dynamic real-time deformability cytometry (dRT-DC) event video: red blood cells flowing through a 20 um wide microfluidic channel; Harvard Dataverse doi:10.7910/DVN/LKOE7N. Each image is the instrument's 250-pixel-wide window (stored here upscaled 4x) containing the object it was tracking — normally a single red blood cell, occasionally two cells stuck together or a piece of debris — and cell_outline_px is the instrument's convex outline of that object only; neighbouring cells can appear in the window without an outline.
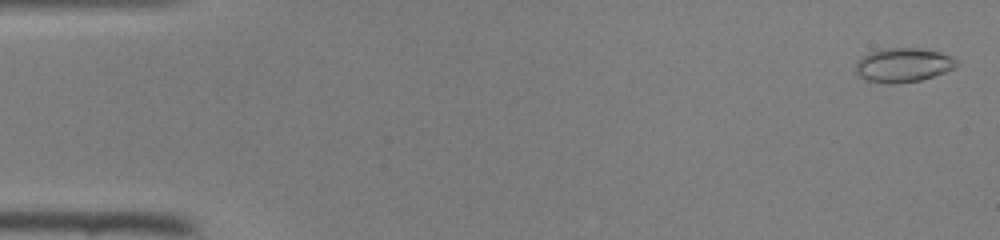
{"species": "common noctule bat (a hibernating species)", "species_latin": "Nyctalus noctula", "temperature_condition": "room temperature", "stored_images_in_passage": 46, "camera_frame_rate_fps": 3000, "um_per_image_px": 0.085, "animal": {"sex": "female", "body_mass_g": 22.0, "forearm_length_mm": 56.7}, "frame": {"image": 1, "passage_image": 1, "time_ms": 0.0, "image_size_px": [1000, 240], "cell_outline_px": [[960, 64], [956, 68], [920, 80], [892, 84], [888, 84], [868, 80], [860, 76], [856, 72], [856, 60], [872, 52], [884, 48], [920, 48], [940, 52], [952, 56]], "centroid_in_image_um": [76.8, 5.52], "position_along_channel_um": 8.2, "area_um2": 20.0}}
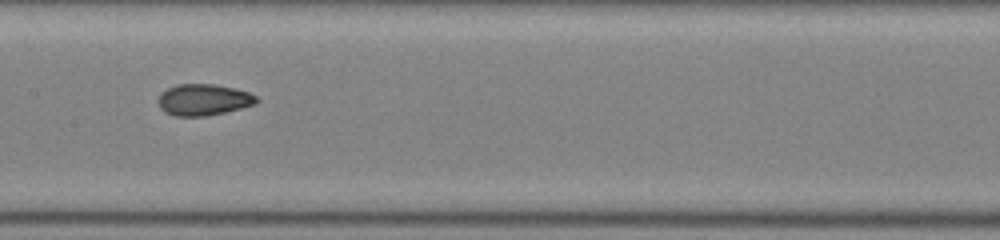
{"frame": {"image": 2, "passage_image": 23, "time_ms": 7.333, "image_size_px": [1000, 240], "cell_outline_px": [[260, 100], [256, 104], [224, 112], [204, 116], [176, 116], [164, 112], [160, 108], [160, 92], [176, 84], [216, 84], [248, 92], [256, 96]], "centroid_in_image_um": [17.3, 8.47], "position_along_channel_um": 190.1, "area_um2": 17.86}}
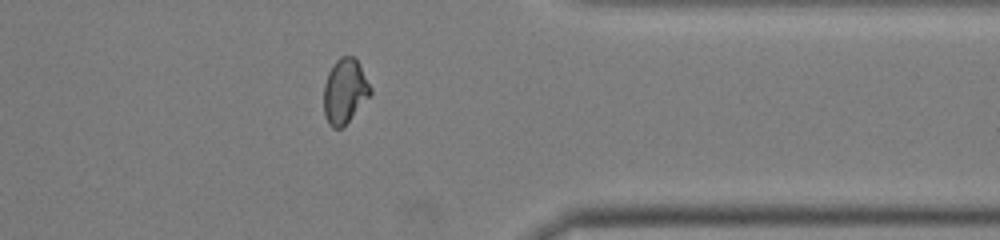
{"frame": {"image": 3, "passage_image": 37, "time_ms": 12.0, "image_size_px": [1000, 240], "cell_outline_px": [[372, 92], [348, 120], [340, 128], [332, 128], [328, 124], [324, 116], [324, 84], [328, 72], [332, 64], [340, 56], [356, 56], [372, 88]], "centroid_in_image_um": [29.29, 7.69], "position_along_channel_um": 382.1, "area_um2": 17.57}}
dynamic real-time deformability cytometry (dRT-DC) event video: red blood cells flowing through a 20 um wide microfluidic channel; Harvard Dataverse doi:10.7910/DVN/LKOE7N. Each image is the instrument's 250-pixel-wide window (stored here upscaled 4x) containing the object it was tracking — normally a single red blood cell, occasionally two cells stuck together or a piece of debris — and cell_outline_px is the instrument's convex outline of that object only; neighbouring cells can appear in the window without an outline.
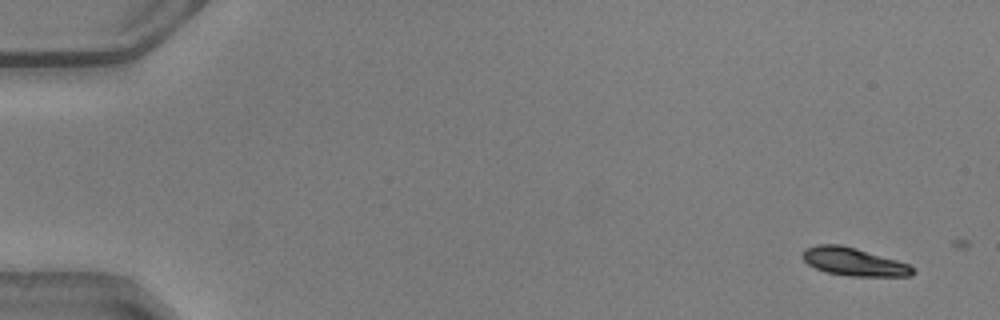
{"species": "common noctule bat (a hibernating species)", "species_latin": "Nyctalus noctula", "temperature_condition": "warm", "stored_images_in_passage": 5, "camera_frame_rate_fps": 3000, "um_per_image_px": 0.085, "animal": {"sex": "male", "body_mass_g": 20.5, "forearm_length_mm": 52.5}, "frame": {"image": 1, "passage_image": 1, "time_ms": 0.0, "image_size_px": [1000, 320], "cell_outline_px": [[916, 272], [912, 276], [848, 276], [828, 272], [816, 268], [808, 264], [800, 256], [804, 248], [816, 244], [840, 244], [856, 248], [896, 260], [908, 264], [916, 268]], "centroid_in_image_um": [72.56, 22.24], "position_along_channel_um": 12.4, "area_um2": 18.09}}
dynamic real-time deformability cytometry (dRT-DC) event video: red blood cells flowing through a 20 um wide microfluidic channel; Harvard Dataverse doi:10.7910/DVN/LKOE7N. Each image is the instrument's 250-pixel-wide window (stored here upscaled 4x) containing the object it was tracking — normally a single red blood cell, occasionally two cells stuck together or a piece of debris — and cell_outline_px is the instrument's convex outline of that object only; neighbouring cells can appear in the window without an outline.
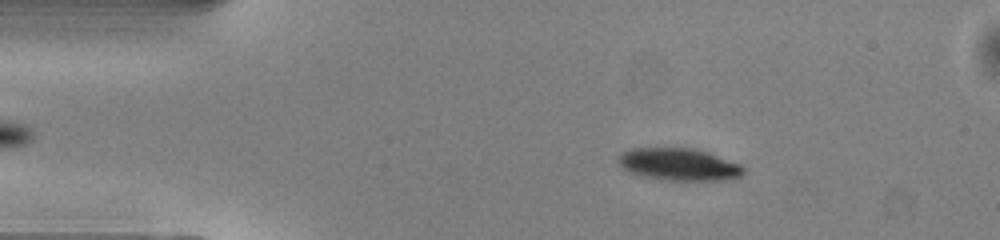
{"species": "common noctule bat (a hibernating species)", "species_latin": "Nyctalus noctula", "temperature_condition": "warm", "stored_images_in_passage": 40, "camera_frame_rate_fps": 3000, "um_per_image_px": 0.085, "animal": {"sex": "male", "body_mass_g": 13.0, "forearm_length_mm": 53.1}, "frame": {"image": 1, "passage_image": 6, "time_ms": 1.667, "image_size_px": [1000, 240], "cell_outline_px": [[744, 172], [740, 176], [724, 180], [664, 180], [644, 176], [632, 172], [624, 168], [616, 160], [616, 156], [620, 152], [632, 148], [692, 148], [708, 152], [740, 164], [744, 168]], "centroid_in_image_um": [57.68, 13.96], "position_along_channel_um": 27.3, "area_um2": 23.47}}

§ INSTRUCTIONS FOR THE TASK
All of the material above is to be copied exactly, except for its images.

§ RESULT OF THIS TASK
dynamic real-time deformability cytometry (dRT-DC) event video: red blood cells flowing through a 20 um wide microfluidic channel; Harvard Dataverse doi:10.7910/DVN/LKOE7N. Each image is the instrument's 250-pixel-wide window (stored here upscaled 4x) containing the object it was tracking — normally a single red blood cell, occasionally two cells stuck together or a piece of debris — and cell_outline_px is the instrument's convex outline of that object only; neighbouring cells can appear in the window without an outline.
{"species": "common noctule bat (a hibernating species)", "species_latin": "Nyctalus noctula", "temperature_condition": "room temperature", "stored_images_in_passage": 46, "camera_frame_rate_fps": 3000, "um_per_image_px": 0.085, "animal": {"sex": "female", "body_mass_g": 22.0, "forearm_length_mm": 56.7}, "frame": {"image": 1, "passage_image": 1, "time_ms": 0.0, "image_size_px": [1000, 240], "cell_outline_px": [[960, 64], [956, 68], [920, 80], [892, 84], [888, 84], [868, 80], [860, 76], [856, 72], [856, 60], [872, 52], [884, 48], [920, 48], [940, 52], [952, 56]], "centroid_in_image_um": [76.8, 5.52], "position_along_channel_um": 8.2, "area_um2": 20.0}}
{"frame": {"image": 2, "passage_image": 23, "time_ms": 7.333, "image_size_px": [1000, 240], "cell_outline_px": [[260, 100], [256, 104], [224, 112], [204, 116], [176, 116], [164, 112], [160, 108], [160, 92], [176, 84], [216, 84], [248, 92], [256, 96]], "centroid_in_image_um": [17.3, 8.47], "position_along_channel_um": 190.1, "area_um2": 17.86}}
{"frame": {"image": 3, "passage_image": 37, "time_ms": 12.0, "image_size_px": [1000, 240], "cell_outline_px": [[372, 92], [348, 120], [340, 128], [332, 128], [328, 124], [324, 116], [324, 84], [328, 72], [332, 64], [340, 56], [356, 56], [372, 88]], "centroid_in_image_um": [29.29, 7.69], "position_along_channel_um": 382.1, "area_um2": 17.57}}
dynamic real-time deformability cytometry (dRT-DC) event video: red blood cells flowing through a 20 um wide microfluidic channel; Harvard Dataverse doi:10.7910/DVN/LKOE7N. Each image is the instrument's 250-pixel-wide window (stored here upscaled 4x) containing the object it was tracking — normally a single red blood cell, occasionally two cells stuck together or a piece of debris — and cell_outline_px is the instrument's convex outline of that object only; neighbouring cells can appear in the window without an outline.
{"species": "common noctule bat (a hibernating species)", "species_latin": "Nyctalus noctula", "temperature_condition": "warm", "stored_images_in_passage": 5, "camera_frame_rate_fps": 3000, "um_per_image_px": 0.085, "animal": {"sex": "male", "body_mass_g": 20.5, "forearm_length_mm": 52.5}, "frame": {"image": 1, "passage_image": 1, "time_ms": 0.0, "image_size_px": [1000, 320], "cell_outline_px": [[916, 272], [912, 276], [848, 276], [828, 272], [816, 268], [808, 264], [800, 256], [804, 248], [816, 244], [840, 244], [856, 248], [896, 260], [908, 264], [916, 268]], "centroid_in_image_um": [72.56, 22.24], "position_along_channel_um": 12.4, "area_um2": 18.09}}
dynamic real-time deformability cytometry (dRT-DC) event video: red blood cells flowing through a 20 um wide microfluidic channel; Harvard Dataverse doi:10.7910/DVN/LKOE7N. Each image is the instrument's 250-pixel-wide window (stored here upscaled 4x) containing the object it was tracking — normally a single red blood cell, occasionally two cells stuck together or a piece of debris — and cell_outline_px is the instrument's convex outline of that object only; neighbouring cells can appear in the window without an outline.
{"species": "common noctule bat (a hibernating species)", "species_latin": "Nyctalus noctula", "temperature_condition": "warm", "stored_images_in_passage": 40, "camera_frame_rate_fps": 3000, "um_per_image_px": 0.085, "animal": {"sex": "male", "body_mass_g": 13.0, "forearm_length_mm": 53.1}, "frame": {"image": 1, "passage_image": 6, "time_ms": 1.667, "image_size_px": [1000, 240], "cell_outline_px": [[744, 172], [740, 176], [724, 180], [664, 180], [644, 176], [632, 172], [624, 168], [616, 160], [616, 156], [620, 152], [632, 148], [692, 148], [708, 152], [740, 164], [744, 168]], "centroid_in_image_um": [57.68, 13.96], "position_along_channel_um": 27.3, "area_um2": 23.47}}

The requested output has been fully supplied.